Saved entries
* * * * * * *
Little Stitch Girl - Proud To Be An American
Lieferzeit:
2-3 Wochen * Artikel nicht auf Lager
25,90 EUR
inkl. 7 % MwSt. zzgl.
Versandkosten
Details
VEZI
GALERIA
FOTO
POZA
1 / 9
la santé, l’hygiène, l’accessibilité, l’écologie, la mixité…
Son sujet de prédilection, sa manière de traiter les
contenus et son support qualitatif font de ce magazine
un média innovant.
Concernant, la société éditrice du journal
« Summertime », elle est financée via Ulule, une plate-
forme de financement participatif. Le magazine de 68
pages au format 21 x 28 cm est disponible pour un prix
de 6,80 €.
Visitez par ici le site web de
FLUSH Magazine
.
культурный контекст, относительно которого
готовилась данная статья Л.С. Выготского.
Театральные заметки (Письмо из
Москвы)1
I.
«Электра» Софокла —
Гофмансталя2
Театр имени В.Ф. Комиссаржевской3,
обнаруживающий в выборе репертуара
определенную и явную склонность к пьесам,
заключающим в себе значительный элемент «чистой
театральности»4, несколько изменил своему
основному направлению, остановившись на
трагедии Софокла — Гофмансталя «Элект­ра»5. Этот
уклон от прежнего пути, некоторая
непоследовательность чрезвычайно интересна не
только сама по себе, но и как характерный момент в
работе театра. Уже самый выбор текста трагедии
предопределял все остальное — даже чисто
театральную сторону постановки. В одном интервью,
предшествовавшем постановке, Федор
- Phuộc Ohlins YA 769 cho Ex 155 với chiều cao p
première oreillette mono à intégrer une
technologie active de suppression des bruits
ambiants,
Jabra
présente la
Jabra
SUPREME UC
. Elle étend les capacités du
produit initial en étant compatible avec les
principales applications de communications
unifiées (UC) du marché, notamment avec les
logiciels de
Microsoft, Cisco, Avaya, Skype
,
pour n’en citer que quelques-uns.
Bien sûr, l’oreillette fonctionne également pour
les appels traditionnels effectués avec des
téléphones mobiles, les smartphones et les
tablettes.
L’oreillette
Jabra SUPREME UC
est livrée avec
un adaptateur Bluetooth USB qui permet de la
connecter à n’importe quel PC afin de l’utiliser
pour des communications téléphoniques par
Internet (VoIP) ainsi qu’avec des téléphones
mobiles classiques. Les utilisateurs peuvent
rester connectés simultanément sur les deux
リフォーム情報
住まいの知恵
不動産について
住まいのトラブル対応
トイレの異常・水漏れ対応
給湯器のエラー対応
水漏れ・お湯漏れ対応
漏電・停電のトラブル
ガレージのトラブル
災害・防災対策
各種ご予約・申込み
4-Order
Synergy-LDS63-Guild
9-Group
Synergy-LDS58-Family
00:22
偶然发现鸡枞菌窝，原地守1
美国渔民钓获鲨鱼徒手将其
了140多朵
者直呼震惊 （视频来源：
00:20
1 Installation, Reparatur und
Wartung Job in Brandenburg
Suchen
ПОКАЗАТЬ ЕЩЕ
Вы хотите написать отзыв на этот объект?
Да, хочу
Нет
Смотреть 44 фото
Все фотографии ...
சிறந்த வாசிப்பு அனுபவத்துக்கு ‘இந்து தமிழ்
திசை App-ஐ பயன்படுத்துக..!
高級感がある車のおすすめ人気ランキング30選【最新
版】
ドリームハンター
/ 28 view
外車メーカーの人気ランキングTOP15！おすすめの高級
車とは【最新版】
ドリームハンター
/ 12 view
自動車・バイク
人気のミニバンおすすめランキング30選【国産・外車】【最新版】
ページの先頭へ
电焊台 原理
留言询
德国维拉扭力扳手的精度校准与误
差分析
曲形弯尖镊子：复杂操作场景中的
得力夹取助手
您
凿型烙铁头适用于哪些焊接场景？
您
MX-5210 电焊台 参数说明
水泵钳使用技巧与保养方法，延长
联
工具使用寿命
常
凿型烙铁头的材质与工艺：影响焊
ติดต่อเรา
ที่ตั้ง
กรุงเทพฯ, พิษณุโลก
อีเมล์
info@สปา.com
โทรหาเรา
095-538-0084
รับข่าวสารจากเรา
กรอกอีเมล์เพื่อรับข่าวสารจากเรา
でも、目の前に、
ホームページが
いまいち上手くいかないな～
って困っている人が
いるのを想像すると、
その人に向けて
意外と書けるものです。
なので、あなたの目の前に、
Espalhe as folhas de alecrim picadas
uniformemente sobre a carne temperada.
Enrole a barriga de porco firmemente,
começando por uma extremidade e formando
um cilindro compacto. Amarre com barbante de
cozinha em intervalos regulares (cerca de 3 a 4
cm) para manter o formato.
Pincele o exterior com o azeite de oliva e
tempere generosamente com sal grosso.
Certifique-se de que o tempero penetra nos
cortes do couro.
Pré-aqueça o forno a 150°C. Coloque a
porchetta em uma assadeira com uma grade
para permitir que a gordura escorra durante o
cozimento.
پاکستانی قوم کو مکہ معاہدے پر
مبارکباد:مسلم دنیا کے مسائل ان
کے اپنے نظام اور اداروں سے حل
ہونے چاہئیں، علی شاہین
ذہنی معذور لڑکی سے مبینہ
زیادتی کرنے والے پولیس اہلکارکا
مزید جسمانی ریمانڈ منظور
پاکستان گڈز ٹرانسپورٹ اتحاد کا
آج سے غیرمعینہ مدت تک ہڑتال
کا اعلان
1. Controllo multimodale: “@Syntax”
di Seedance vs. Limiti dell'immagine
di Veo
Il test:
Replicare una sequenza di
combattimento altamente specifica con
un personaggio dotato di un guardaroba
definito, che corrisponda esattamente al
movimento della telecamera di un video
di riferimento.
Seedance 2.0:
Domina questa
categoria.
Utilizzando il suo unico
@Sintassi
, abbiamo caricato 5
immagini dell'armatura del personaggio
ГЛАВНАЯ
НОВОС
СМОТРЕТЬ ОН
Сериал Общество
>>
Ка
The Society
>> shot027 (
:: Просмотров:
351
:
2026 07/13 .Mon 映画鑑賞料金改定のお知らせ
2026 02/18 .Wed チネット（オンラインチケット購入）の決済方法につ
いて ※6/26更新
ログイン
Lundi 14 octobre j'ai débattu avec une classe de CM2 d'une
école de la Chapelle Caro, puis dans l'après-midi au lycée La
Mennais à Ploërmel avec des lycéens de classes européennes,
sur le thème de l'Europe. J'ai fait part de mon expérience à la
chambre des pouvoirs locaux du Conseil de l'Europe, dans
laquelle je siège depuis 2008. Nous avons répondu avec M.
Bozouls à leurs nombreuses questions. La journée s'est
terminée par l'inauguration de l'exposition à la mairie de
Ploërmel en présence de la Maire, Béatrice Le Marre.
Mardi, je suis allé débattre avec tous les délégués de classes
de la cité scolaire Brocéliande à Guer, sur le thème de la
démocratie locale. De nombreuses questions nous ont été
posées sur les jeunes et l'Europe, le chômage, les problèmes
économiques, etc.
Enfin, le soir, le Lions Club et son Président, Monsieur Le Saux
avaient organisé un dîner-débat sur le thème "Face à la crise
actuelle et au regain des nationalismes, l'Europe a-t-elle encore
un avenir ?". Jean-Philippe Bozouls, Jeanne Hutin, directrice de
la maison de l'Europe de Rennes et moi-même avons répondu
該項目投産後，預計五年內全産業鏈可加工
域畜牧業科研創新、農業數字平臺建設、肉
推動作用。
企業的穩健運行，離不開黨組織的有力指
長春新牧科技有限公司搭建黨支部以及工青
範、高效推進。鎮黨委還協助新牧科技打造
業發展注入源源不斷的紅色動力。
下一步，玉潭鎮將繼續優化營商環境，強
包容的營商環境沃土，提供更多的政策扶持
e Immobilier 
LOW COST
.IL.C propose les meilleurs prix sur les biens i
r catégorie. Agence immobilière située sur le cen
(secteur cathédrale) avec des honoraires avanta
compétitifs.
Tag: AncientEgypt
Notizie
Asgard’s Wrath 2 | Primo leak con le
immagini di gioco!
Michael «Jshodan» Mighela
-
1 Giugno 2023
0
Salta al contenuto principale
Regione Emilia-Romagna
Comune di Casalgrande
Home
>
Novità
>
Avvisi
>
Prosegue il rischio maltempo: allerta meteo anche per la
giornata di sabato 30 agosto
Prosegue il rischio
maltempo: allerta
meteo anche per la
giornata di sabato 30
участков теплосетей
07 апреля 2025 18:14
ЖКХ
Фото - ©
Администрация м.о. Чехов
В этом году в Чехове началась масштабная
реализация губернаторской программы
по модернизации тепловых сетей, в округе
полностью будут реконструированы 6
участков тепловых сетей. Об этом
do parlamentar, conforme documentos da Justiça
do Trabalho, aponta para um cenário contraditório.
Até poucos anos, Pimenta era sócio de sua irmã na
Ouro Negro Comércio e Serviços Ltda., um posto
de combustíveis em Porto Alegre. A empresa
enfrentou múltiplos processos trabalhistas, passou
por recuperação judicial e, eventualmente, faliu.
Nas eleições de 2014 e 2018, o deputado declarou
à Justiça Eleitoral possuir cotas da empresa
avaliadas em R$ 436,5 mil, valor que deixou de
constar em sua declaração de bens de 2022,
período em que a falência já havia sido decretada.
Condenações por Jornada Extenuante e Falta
* * * * * * *
** About this exercise **
Starting at the line that has "ذہنی معذور لڑکی سے مبینہ" in the records above, restate word for word every line until the one that has "Replicare una sequenza di", and include that one as well.

** Solution **
ذہنی معذور لڑکی سے مبینہ
زیادتی کرنے والے پولیس اہلکارکا
مزید جسمانی ریمانڈ منظور
پاکستان گڈز ٹرانسپورٹ اتحاد کا
آج سے غیرمعینہ مدت تک ہڑتال
کا اعلان
1. Controllo multimodale: “@Syntax”
di Seedance vs. Limiti dell'immagine
di Veo
Il test:
Replicare una sequenza di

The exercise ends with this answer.